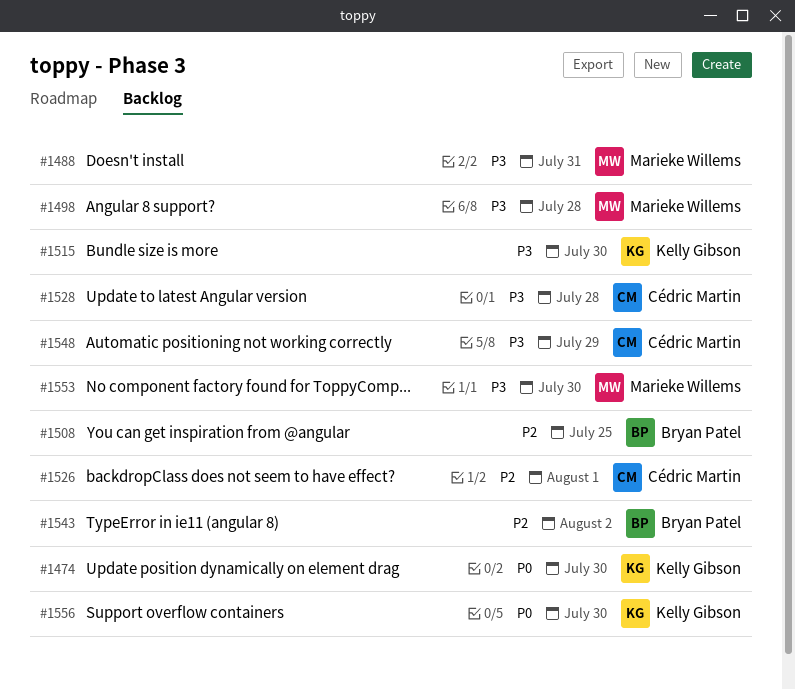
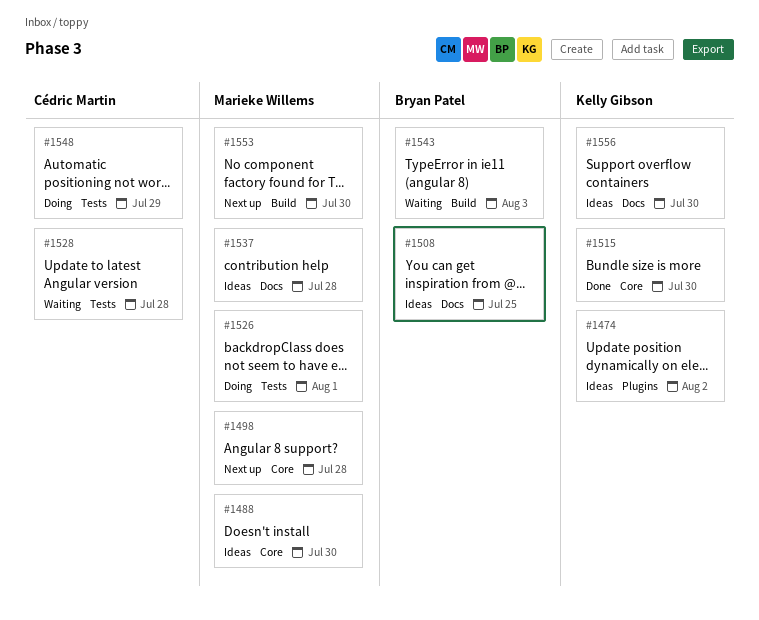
#1474, due: Jul 30 -> Aug 2
#1488, due: Jul 31 -> Jul 30
#1526, owner: Cédric Martin -> Marieke Willems
#1537: none -> present
#1543, due: Aug 2 -> Aug 3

━━━━━━━━

#### Exercise objective
Copy the data above word for word. Pictures stay out.

#### Result of this exercise
#1474, due: Jul 30 -> Aug 2
#1488, due: Jul 31 -> Jul 30
#1526, owner: Cédric Martin -> Marieke Willems
#1537: none -> present
#1543, due: Aug 2 -> Aug 3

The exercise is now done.